The G-7 leaders call for “maintaining a rules-based maritime order and achieving maritime security.” To this end, they noted that they “are committed to maintaining a rules-based order in the maritime domain based on the principles of international law, in particular as reflected in the UN Convention on the Law of the Sea [UNCLOS].” They add:
We are concerned by tensions in the East and South China Seas. We underline the importance of peaceful dispute settlement as well as free and unimpeded lawful use of the world’s oceans. We strongly oppose the use of intimidation, coercion or force, as well as any unilateral actions that seek to change the status quo, such as large scale land reclamation. We endorse the Declaration on Maritime Security issued by G7 Foreign Ministers in Lübeck.*
The language is modified from last year when, in Brussels, the leaders issued a more general statement on maritime security. If Abe’s intention was to make sure that a reference to China’s activities in the South China Sea today was implicit in the statement, he succeeded. For example, last year, the leaders simply emphasized the importance of “international law and internationally recognized principles of jurisdiction in international waters.” This year, they call out UNCLOS by name, and note that they “strongly oppose” behaviors that China is either engaging in currently (“large scale land reclamation”) or has engaged in previously (“use of intimidation,” as seen in the oil rig incident with Vietnam last summer and the 2012 stand-off with the Philippines over Scarborough Shoal). Last year, though the June leaders statement omitted an explicit reference to UNCLOS, the G-7 foreign ministers emphasized the convention in their April 2015 declaration on maritime security.
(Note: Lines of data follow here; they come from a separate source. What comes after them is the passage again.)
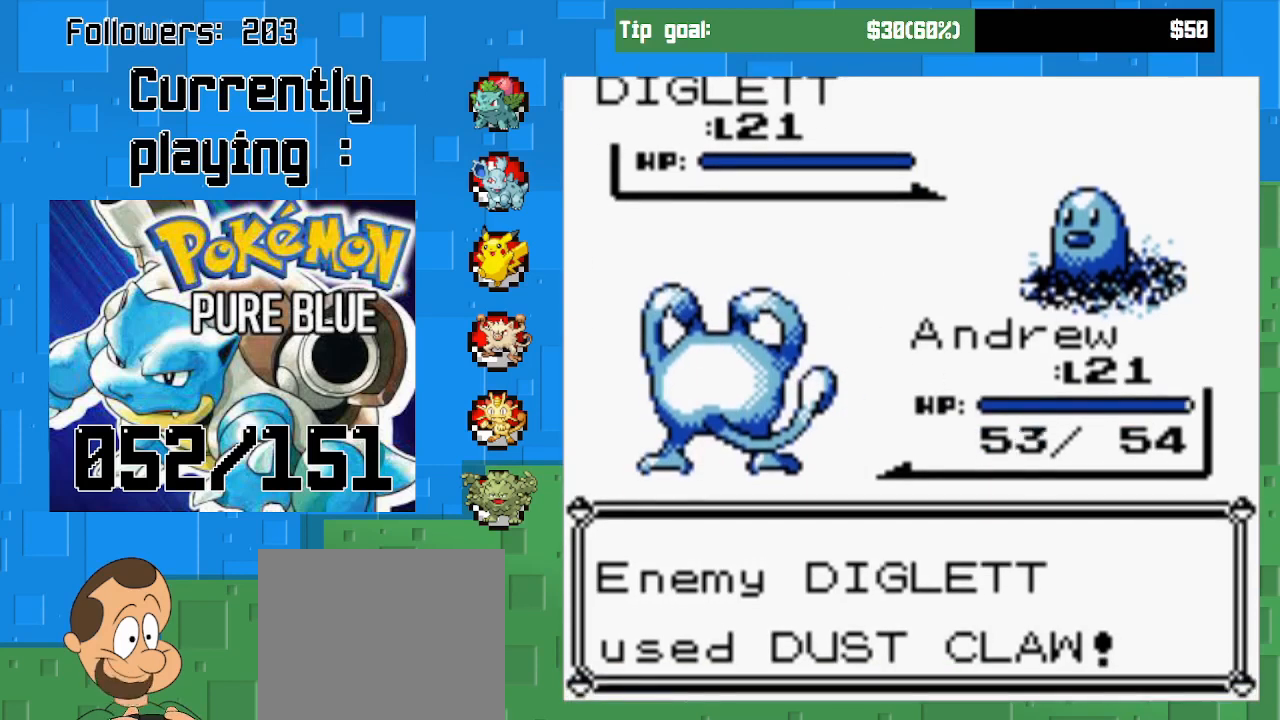
{"buttons": ["CIRCLE"], "left_stick": "center", "right_stick": "center", "events": []}
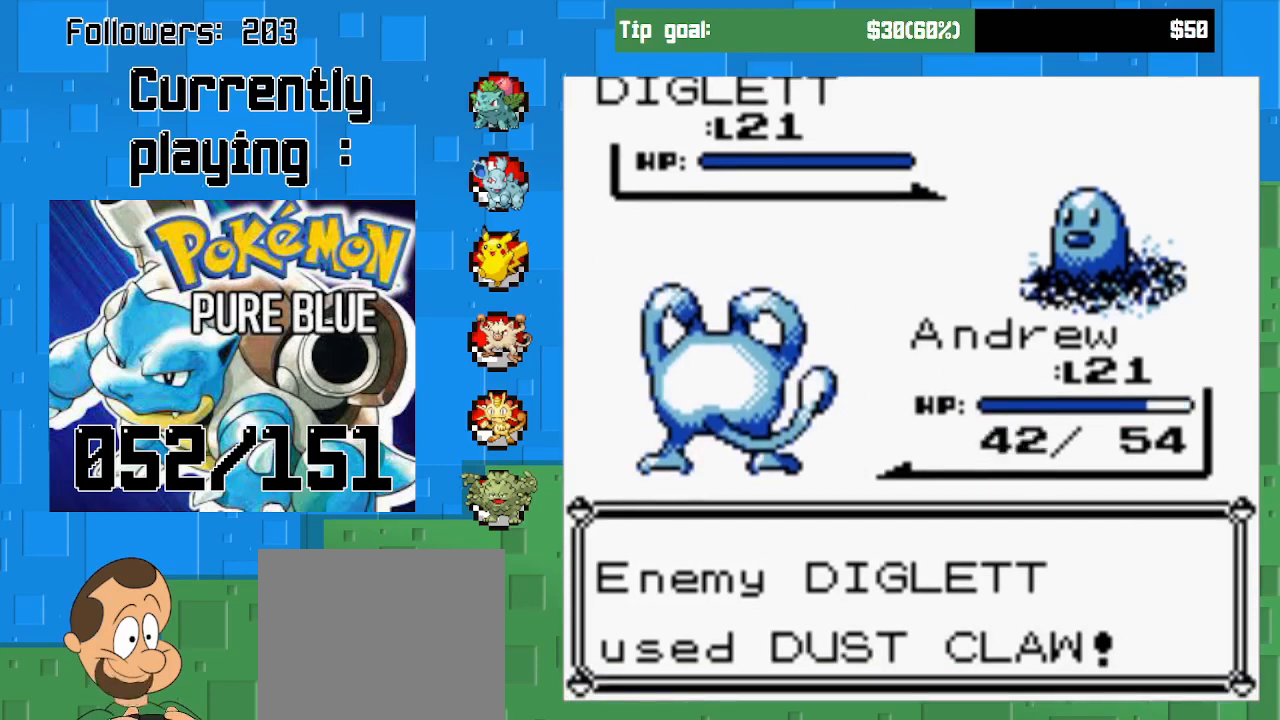
{"buttons": ["CIRCLE"], "left_stick": "center", "right_stick": "center", "events": []}
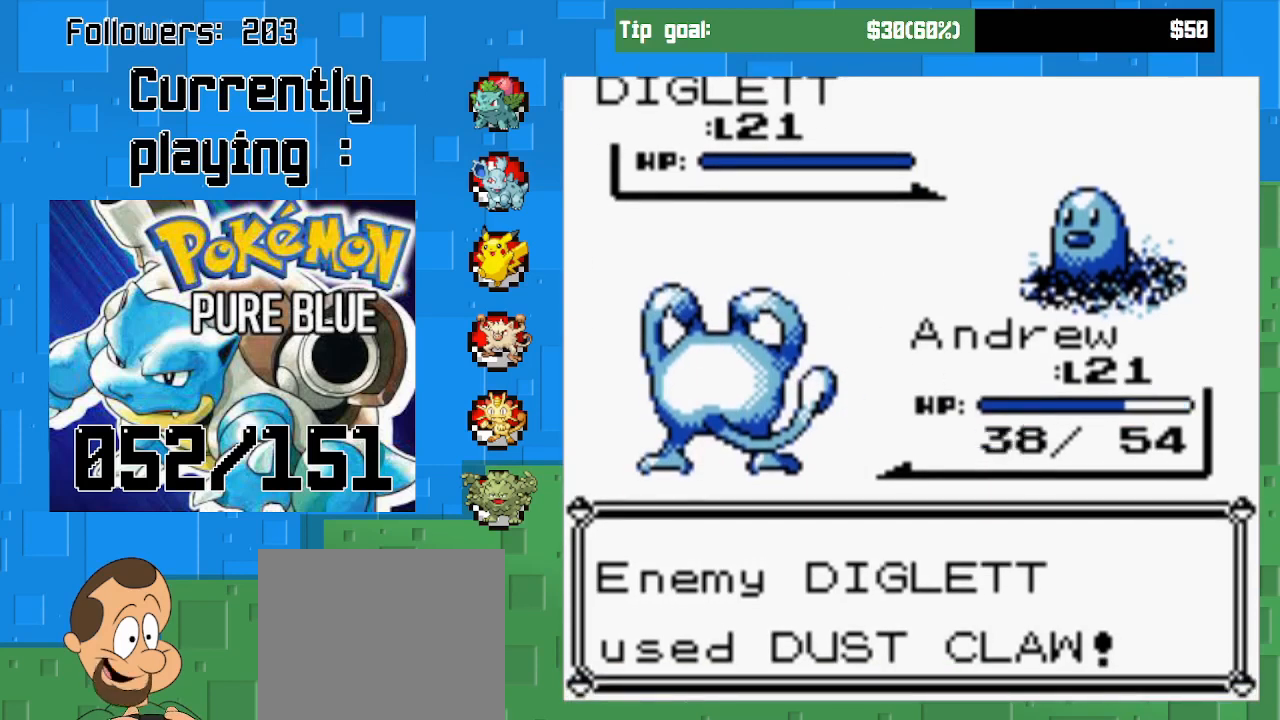
{"buttons": ["CIRCLE"], "left_stick": "center", "right_stick": "center", "events": [[100, "CIRCLE", "up"], [400, "CIRCLE", "down"]]}
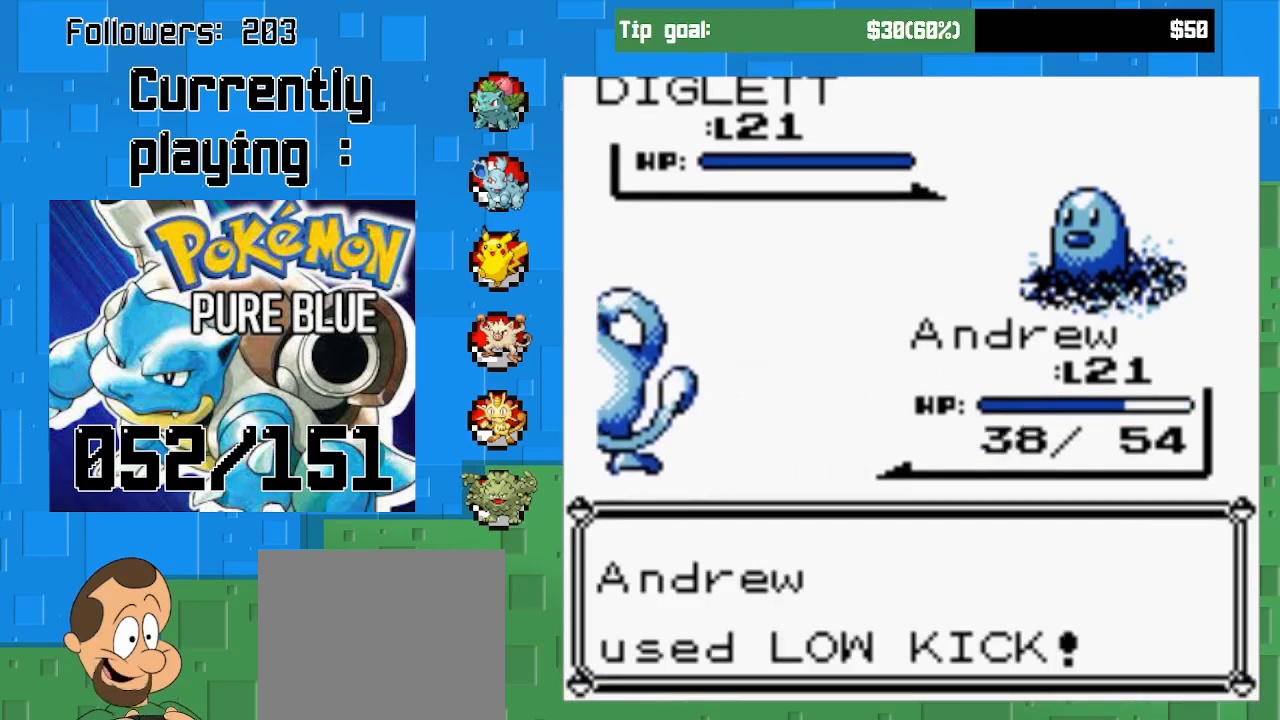
{"buttons": ["CIRCLE"], "left_stick": "center", "right_stick": "center", "events": []}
The G-7 declaration additionally condemns North Korea’s “nuclear and ballistic missile programmes,” as it has in the past. Notably, the statement’s discussion of North Korea is much shorter than it has been in the past. It notes, in a single sentence, “North Korea’s continued development of nuclear and ballistic missile programmes, as well as its appalling human rights violations, and its abductions of nationals from other countries.” Last year’s Brussels declaration included an entire paragraph on North Korea, referencing the Six-Party Talks and calls for fully implementing United Nations sanctions against the country.
* The Lübeck G-7 foreign ministers declaration on maritime security noted the following on the South China Sea:
We support the establishment of functioning regional mechanisms of cooperation on enhanced maritime security. National and regional ownership and responsibility are key to improving maritime security in critical areas. We particularly underline the importance of regional agreements and instruments such as the Asia-Pacific Code for Unplanned Encounters at Sea, the Regional Cooperation Agreement on Combating Piracy and Armed Robbery against Ships in Asia (ReCAAP), the Code of Conduct concerning the Repression of Piracy and Armed Robbery against Ships in the Western Indian Ocean and the Gulf of Aden (“Djibouti Code of Conduct”) and the Code of Conduct concerning the Repression of Piracy, Armed Robbery against Ships and Illicit Maritime Activity in West and Central Africa (“Yaoundé Code of Conduct”). We call for the acceleration of work on a comprehensive Code of Conduct in the South China Sea and, in the interim, emphasise our support for the 2002 ASEAN Declaration on the Conduct of Parties in the South China Sea. We highlight the constructive role of practical confidence-building measures, such as the establishment of direct links of communication in cases of crisis and efforts to establish guiding principles and rules to govern activities, such as the ASEAN – China talks on a Code of Conduct on the South China Sea. We encourage States to do their utmost to implement their commitments, and we intend to assist them within the scope of our abilities and regional priorities. We furthermore welcome initiatives on maritime security in relevant fora, such as the East Asia Summit, the ASEAN Regional Forum, the EU-ASEAN cooperation, and regionally based Coast Guard Forums.